Mereka hanya mementingkan kepentingan pribadi dan golongan dari pada kepentingan masyarakat umum. Faktanya tidak jarang terjadi saling sikut-menyikut di antara para regent bahkan muncul kecendrungan menjilat ke atas dan menendang ke bawah. Oleh karena itu Belanda berpendapat masyarakat pribumi lebih menyukai kepemimpinan kolonial Belanda ketimbang bupati yang notabene adalah sesama pribumi.
Dalam kasus ini, dapat dikaji lebih dalam lagi karena kemungkinan besar hanyalah alasan yang dibuat-buat oleh Belanda dan mengandung unsur politis. Dengan dihapuskannya sistem regent otomatis daerah Bengkulu berada di bawah kekuasaan Belanda secara keseluruhan sebagai penguasa tunggal. Sebagai gantinya, maka setiap daerah dibentuk semacam marga yang dikepalai oleh seorang pasirah.
Sistem pemerintahan marga yang dipimpin oleh kepala marga yang disebut pasirah muncul pertama kali pada sekitar tahun 1862. Sistem pemerintahan marga berlaku di seluruh wilayah Bengkulu setelah adanya pergantian pemerintah dari Kolonial Inggris ke Belanda. Pada masa pemerintahan Inggris, sistem pemerintahan yang diterapkan adalah kabupaten dan dikepalai oleh seorang bupati. Setelah pergantian pemerintahan maka sistem pemerintahan pun berganti dan sesuai dengan aturan yang diberlakukan oleh pemerintahan baru. Penyerahan jajahan Inggris atas daerah Bengkulu kepada pemerintahan Kolonial Belanda terjadi pada tanggal 6 April 1825 berdasarkan Traktat London pada tanggal 17 Maret 1824.

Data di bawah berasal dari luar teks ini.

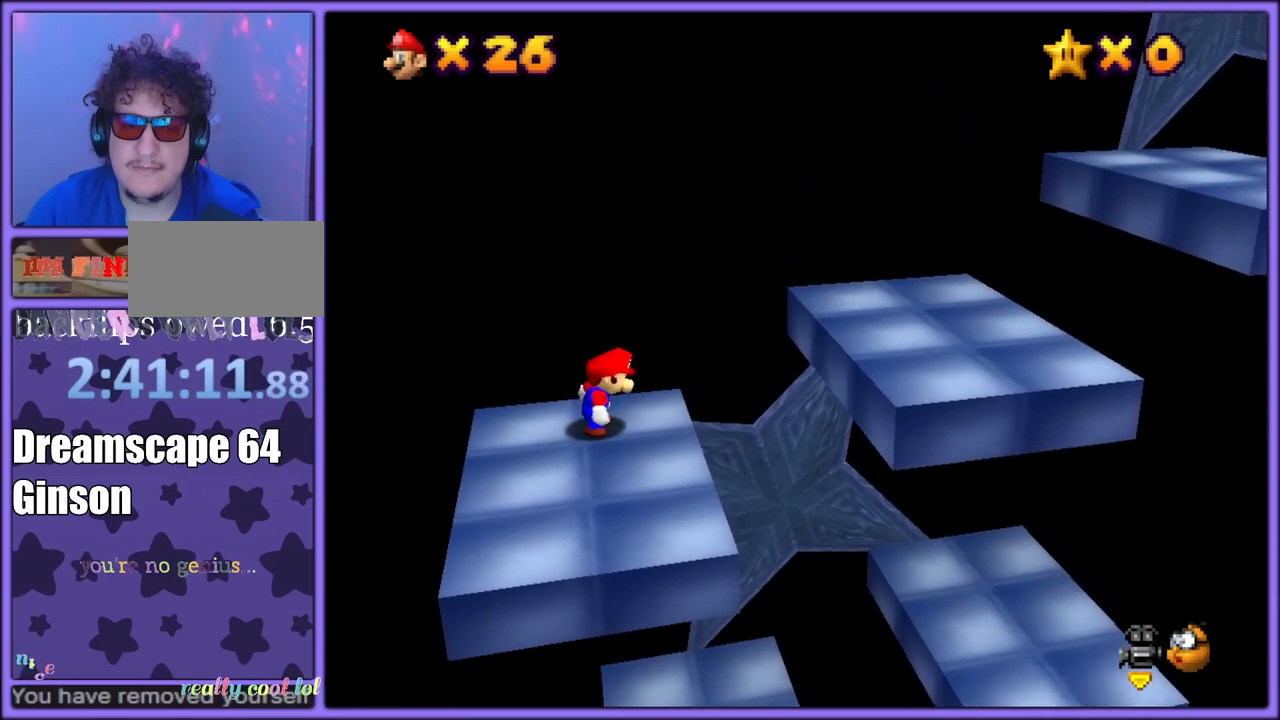
{"dt_ms": 500, "buttons": [], "left_stick": "right", "button_events": [[33, "A", "down"], [50, "B", "down"], [100, "B", "up"], [117, "A", "up"], [200, "A", "down"], [200, "B", "down"], [267, "A", "up"], [267, "B", "up"], [367, "A", "down"], [367, "B", "down"], [450, "A", "up"], [450, "B", "up"]]}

Seorang kepala marga, diberi hak dan kewenangan dalam pemerintahan marga untuk mengatur pemerintahan dan adat. Di samping itu dia juga bertindak sebagai hakim dalam memutuskan perkara jual beli, pelanggaran adat, pengatur pajak dan pengeluaran keuangan dan belanja marga Pada masa pemerintahan kolonial Belanda, pasirah atau kepala marga merupakan wakil Belanda dalam marga. Sebagian pendapat mengatakan, bahwa antara kepala marga dengan Belanda mempunyai hubungan yang dekat.
Pasirah selain berfungsi sebagai kepala marga, juga menjadi penghubung yang kuat antara masyarakat dan Belanda. Oleh sebab itu, kepala marga/pasirah digaji dan berada di bawah pengawasan Belanda. Pendapatan (gaji) dari pemberian Belanda adalah penghasilan pokok bagi pasirah di luar pendapatan lain, seperti hasil pembayaran denda pelanggaran adat maupun hak-hak penguasaan tanah ulayat.
Berkaitan dengan kedekatan hubungan keduanya maka kolonial Belanda mencari cara dan teknis untuk memanfaatkan hal tersebut. Hal ini dilakukan sebagai upaya agar kepala marga/pasirahu lebih berkreatif untuk menghasilkan pendapatan kas Belanda. Cara-cara yang dilakukan oleh kolonial Belanda adalah pemberian gelar kehormatan dan kenaikan pendapatan bagi setiap pasirah yang dianggap berprestasi. Cara dan teknis seperti ini cukup menguntungkan karena jika seorang kepala marga telah mendapatkan gelar kehormatan tersebut maka mau tidak mau statusnya menjadi lebih tinggi dari yang lainnya bahkan selevel dengan Belanda. Keadaan ini terus berlangsung hingga Indonesia merdeka.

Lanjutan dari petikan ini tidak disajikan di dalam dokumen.